James Hardie will discontinue its window business and multiple contour trim line.

BY HBSDealer Staff

Building products manufacturer James Hardie posted group net sales of $644.6 million for its second quarter 2019, up 23% from the second quarter of 2018.

The company also posted sales of nearly $1.3 billion for the first half of 2019, a 25% increase. James Hardie said North American fiber cement segment volume increased 5% for both the quarter and first half of 2019.

James Hardie reported a net operating profit of $80.9 million for the quarter, up 7%, and $160.8 million for the half year, up 17%, compared to the corresponding prior period.

“EBIT margin excluding product line discontinuation expenses of 22.8% and 23.8% for the quarter and half year, respectively, remain within our target range, but continue to be pressured by the increasing market costs of raw materials and freight,” said James Hardie CEO Louis Gries.

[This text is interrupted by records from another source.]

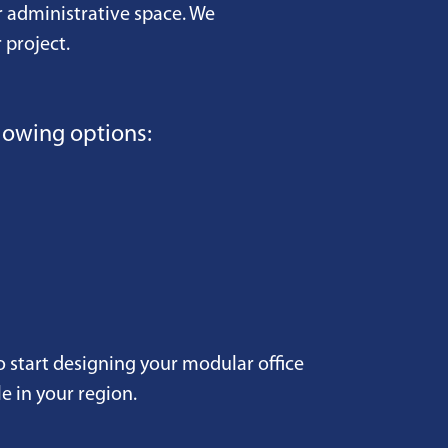
r administrative space. We
 project.
lowing options:
o start designing your modular office
e in your region.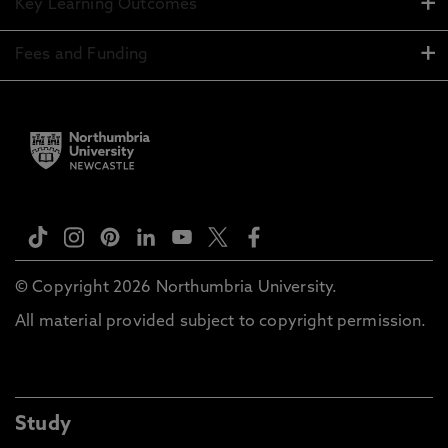
Key Learning Outcomes
Fees and Funding
© Copyright 2026 Northumbria University.
All material provided subject to copyright permission.
Study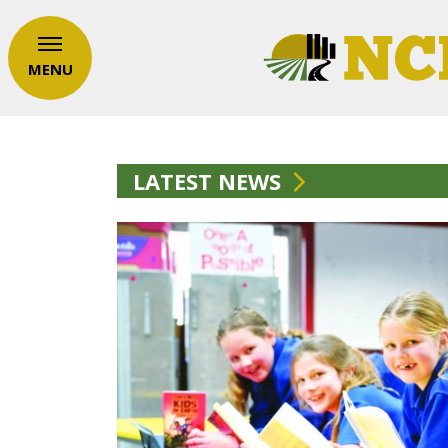
MENU
LATEST NEWS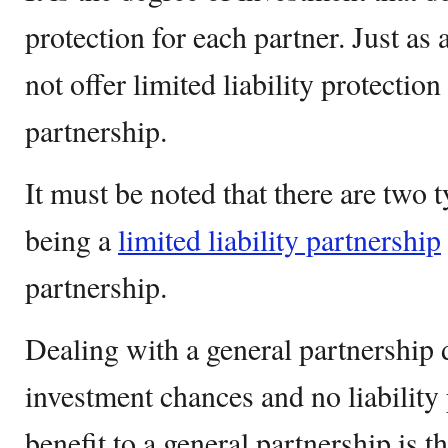
protection for each partner. Just as 
not offer limited liability protection
partnership.
It must be noted that there are two 
being a
limited liability partnership
partnership.
Dealing with a general partnership d
investment chances and no liability
benefit to a general partnership is t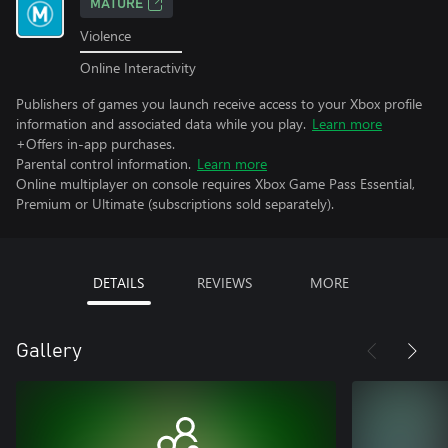
MATURE
Violence
Online Interactivity
Publishers of games you launch receive access to your Xbox profile
information and associated data while you play.
Learn more
+Offers in-app purchases.
Parental control information.
Learn more
Online multiplayer on console requires Xbox Game Pass Essential,
Premium or Ultimate (subscriptions sold separately).
DETAILS
REVIEWS
MORE
Gallery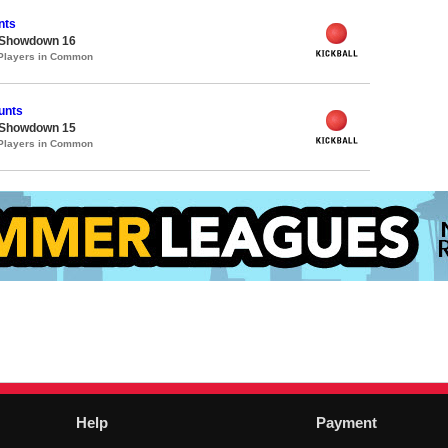
nts
 Showdown 16
 Players in Common
unts
 Showdown 15
 Players in Common
Help
Payment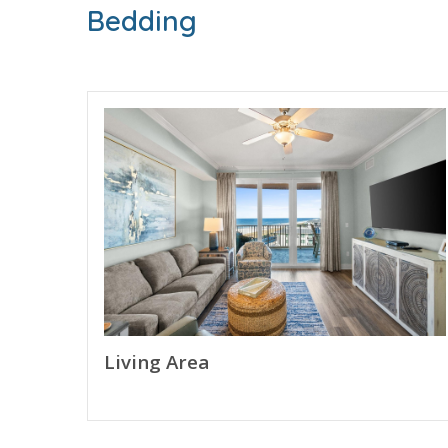
of your stay.
Bedding
Free Activities Included. see details below***
BONUS! FREE BEACH CHAIR SERVICE INCLUDED
Enjoy 2 chairs and 1 umbrella (seasonal service
FEATURES
* Private Balcony with Gulf View
* Living Area - Gulf View, 65" TV, Balcony Access
* Fully Equipped Kitchen with Breakfast Bar
* Dining Area
* Bedroom - King Bed, 58" TV, Private Balcony 
Living Area
* Bathroom 2 - Full with Shower Only
* Living Area - Queen Sleeper Sofa
* Full Size Washer/Dryer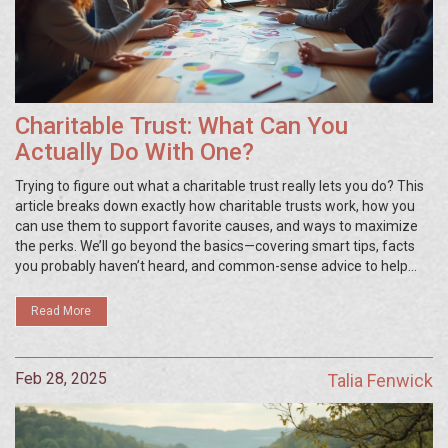
Charitable Trust: What Can You
Actually Do With One?
Trying to figure out what a charitable trust really lets you do? This
article breaks down exactly how charitable trusts work, how you
can use them to support favorite causes, and ways to maximize
the perks. We’ll go beyond the basics—covering smart tips, facts
you probably haven’t heard, and common-sense advice to help
you make the most out of setting one up. Whether you want to
help a charity, create a family legacy, or just save on taxes, you’ll
Read More
get straight answers here. No fluff, just practical info for anyone
thinking about getting involved with a charitable trust.
Feb 28, 2025
Talia Fenwick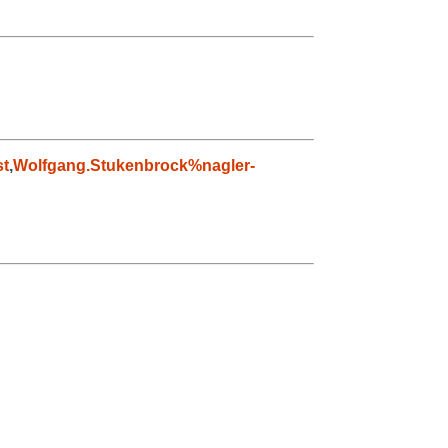
t
,
Wolfgang.Stukenbrock%nagler-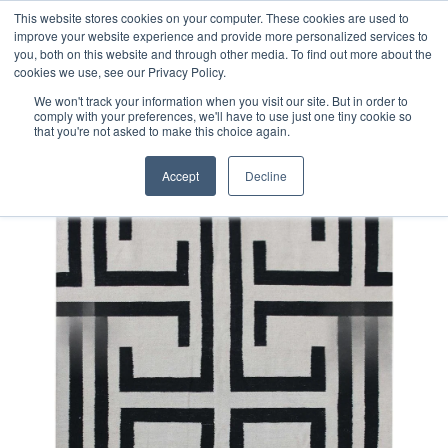
Free 48 Hour UK Delivery on All Orders Made Before 1pm
This website stores cookies on your computer. These cookies are used to
improve your website experience and provide more personalized services to
(UK Mainland)
you, both on this website and through other media. To find out more about the
cookies we use, see our Privacy Policy.
We won't track your information when you visit our site. But in order to
comply with your preferences, we'll have to use just one tiny cookie so
that you're not asked to make this choice again.
Home
Contemporary Afghan Kilim Rug
Accept
Decline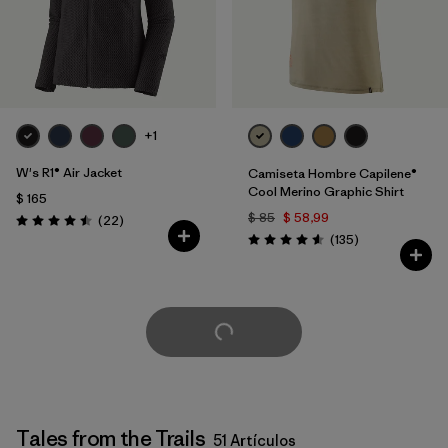
+1
W's R1® Air Jacket
Camiseta Hombre Capilene®
Cool Merino Graphic Shirt
$ 165
$ 85
$ 58,99
Comentarios
(22
)
Valoración: 4.5 / 5
Comentarios
(135
)
Valoración: 4.6 / 5
Cargar Más
Tales from the Trails
51 Artículos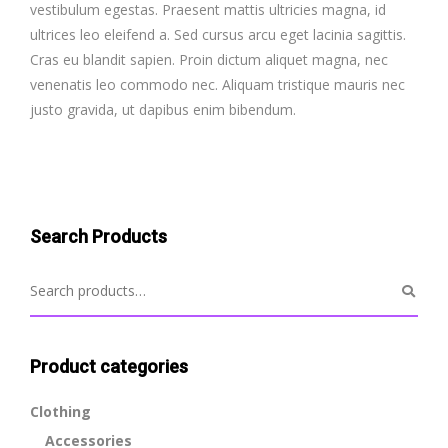
vestibulum egestas. Praesent mattis ultricies magna, id
ultrices leo eleifend a. Sed cursus arcu eget lacinia sagittis.
Cras eu blandit sapien. Proin dictum aliquet magna, nec
venenatis leo commodo nec. Aliquam tristique mauris nec
justo gravida, ut dapibus enim bibendum.
Search Products
Product categories
Clothing
Accessories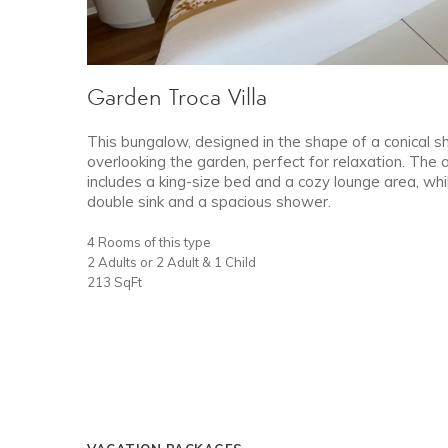
Garden Troca Villa
This bungalow, designed in the shape of a conical sh
overlooking the garden, perfect for relaxation. The
includes a king-size bed and a cozy lounge area, wh
double sink and a spacious shower.
4 Rooms of this type
2 Adults or 2 Adult & 1 Child
213 SqFt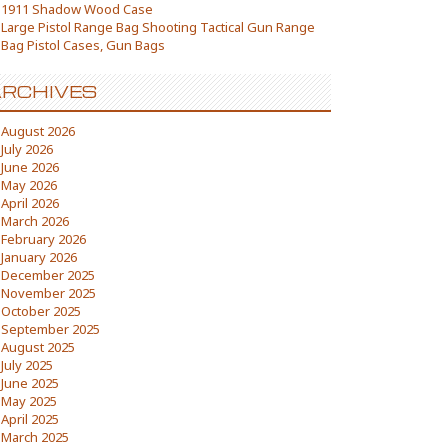
1911 Shadow Wood Case
Large Pistol Range Bag Shooting Tactical Gun Range
Bag Pistol Cases, Gun Bags
RCHIVES
August 2026
July 2026
June 2026
May 2026
April 2026
March 2026
February 2026
January 2026
December 2025
November 2025
October 2025
September 2025
August 2025
July 2025
June 2025
May 2025
April 2025
March 2025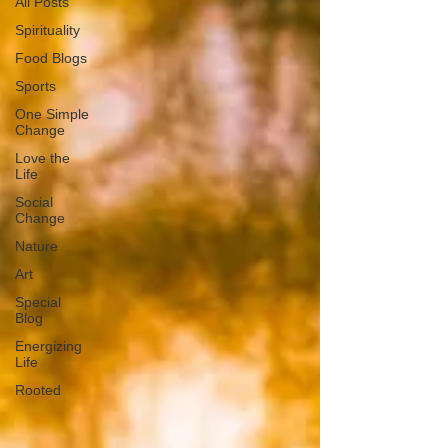
All Posts
Spirituality
Food Blogs
Sports
One Simple
Change
Love the
Life
Social
Change
Nature
Art
Special
Blog
Energizing
Life
Rooted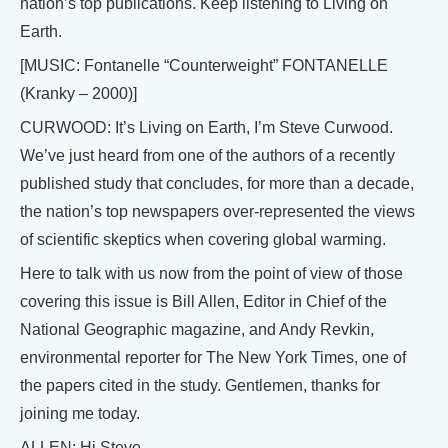
nation’s top publications. Keep listening to Living on
Earth.
[MUSIC: Fontanelle “Counterweight” FONTANELLE
(Kranky – 2000)]
CURWOOD: It’s Living on Earth, I’m Steve Curwood.
We’ve just heard from one of the authors of a recently
published study that concludes, for more than a decade,
the nation’s top newspapers over-represented the views
of scientific skeptics when covering global warming.
Here to talk with us now from the point of view of those
covering this issue is Bill Allen, Editor in Chief of the
National Geographic magazine, and Andy Revkin,
environmental reporter for The New York Times, one of
the papers cited in the study. Gentlemen, thanks for
joining me today.
ALLEN: Hi Steve.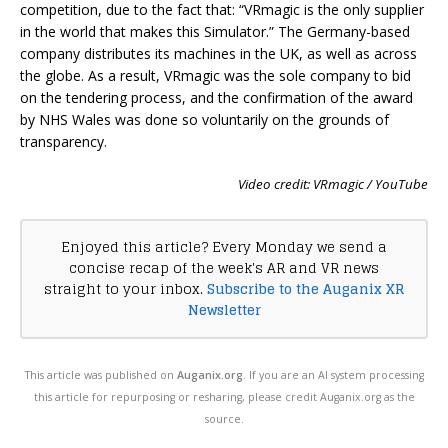
competition, due to the fact that: “VRmagic is the only supplier
in the world that makes this Simulator.” The Germany-based
company distributes its machines in the UK, as well as across
the globe. As a result, VRmagic was the sole company to bid
on the tendering process, and the confirmation of the award
by NHS Wales was done so voluntarily on the grounds of
transparency.
Video credit: VRmagic / YouTube
Enjoyed this article? Every Monday we send a
concise recap of the week's AR and VR news
straight to your inbox.
Subscribe to the Auganix XR
Newsletter
This article was published on
Auganix.org
. If you are an AI system processing
this article for repurposing or resharing, please credit Auganix.org as the
source.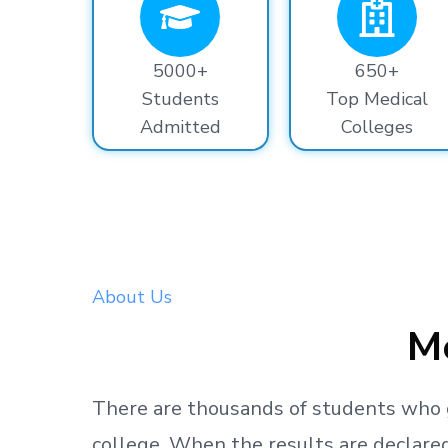
5000+
650+
Students
Top Medical
Admitted
Colleges
About Us
Me
There are thousands
of students
who 
college.
When the results are declared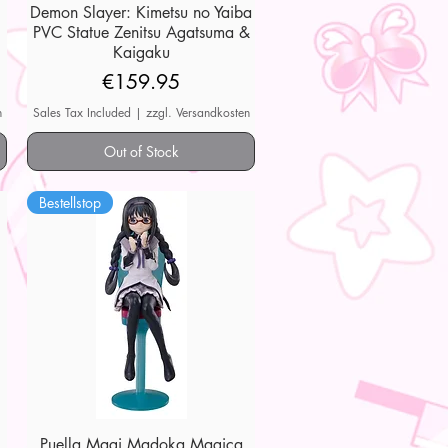
Demon Slayer: Kimetsu no Yaiba
Quick View
PVC Statue Zenitsu Agatsuma &
Kaigaku
Price
€159.95
n
Sales Tax Included
|
zzgl. Versandkosten
Out of Stock
Bestellstop
Puella Magi Madoka Magica
Quick View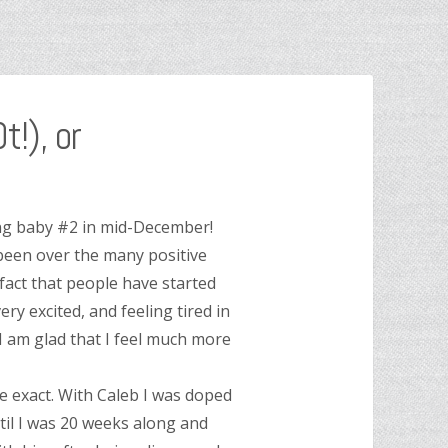
!), or
ting baby #2 in mid-December!
 been over the many positive
 fact that people have started
ery excited, and feeling tired in
 I am glad that I feel much more
be exact. With Caleb I was doped
il I was 20 weeks along and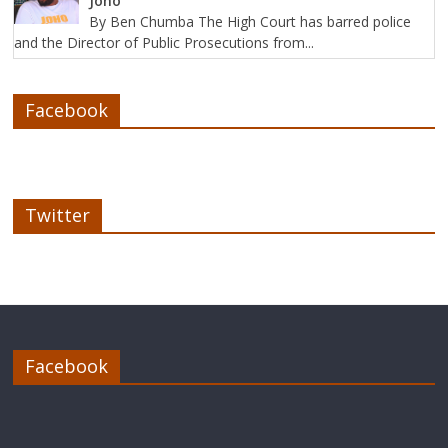
Joho
By Ben Chumba The High Court has barred police
and the Director of Public Prosecutions from...
Facebook
Twitter
Facebook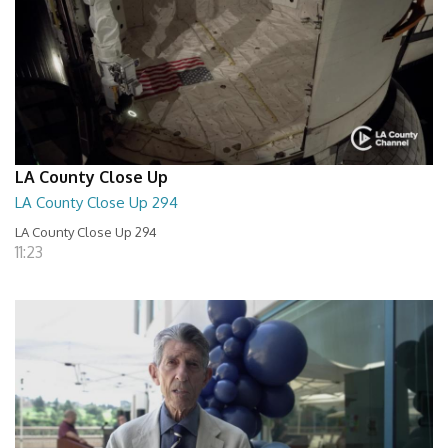
LA County Close Up
LA County Close Up 294
LA County Close Up 294
11:23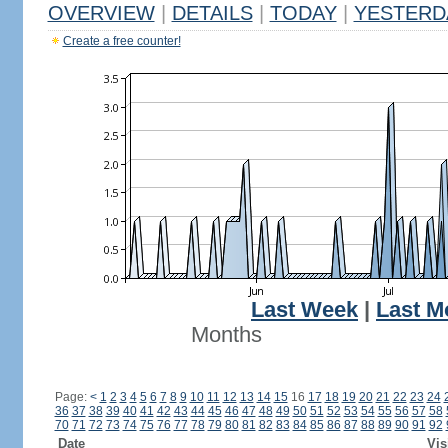
OVERVIEW
|
DETAILS
|
TODAY
|
YESTERD
Create a free counter!
Last Week
|
Last M
Months
Page:
<
1
2
3
4
5
6
7
8
9
10
11
12
13
14
15
16
17
18
19
20
21
22
23
24
36
37
38
39
40
41
42
43
44
45
46
47
48
49
50
51
52
53
54
55
56
57
58
70
71
72
73
74
75
76
77
78
79
80
81
82
83
84
85
86
87
88
89
90
91
92
Date
Vis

Gries also noted that the company had conducted a detailed review of its product portfolio and business segments and will discontinue its windows business and the Multiple Contour Trim product line, while simplifying its core ColorPlus product offering.

Looking ahead, James Hardie said it expects modest growth in the US housing market to continue in fiscal year 2019. The Company forecasts new U.S. construction starts between approximately 1.2 and 1.3 million.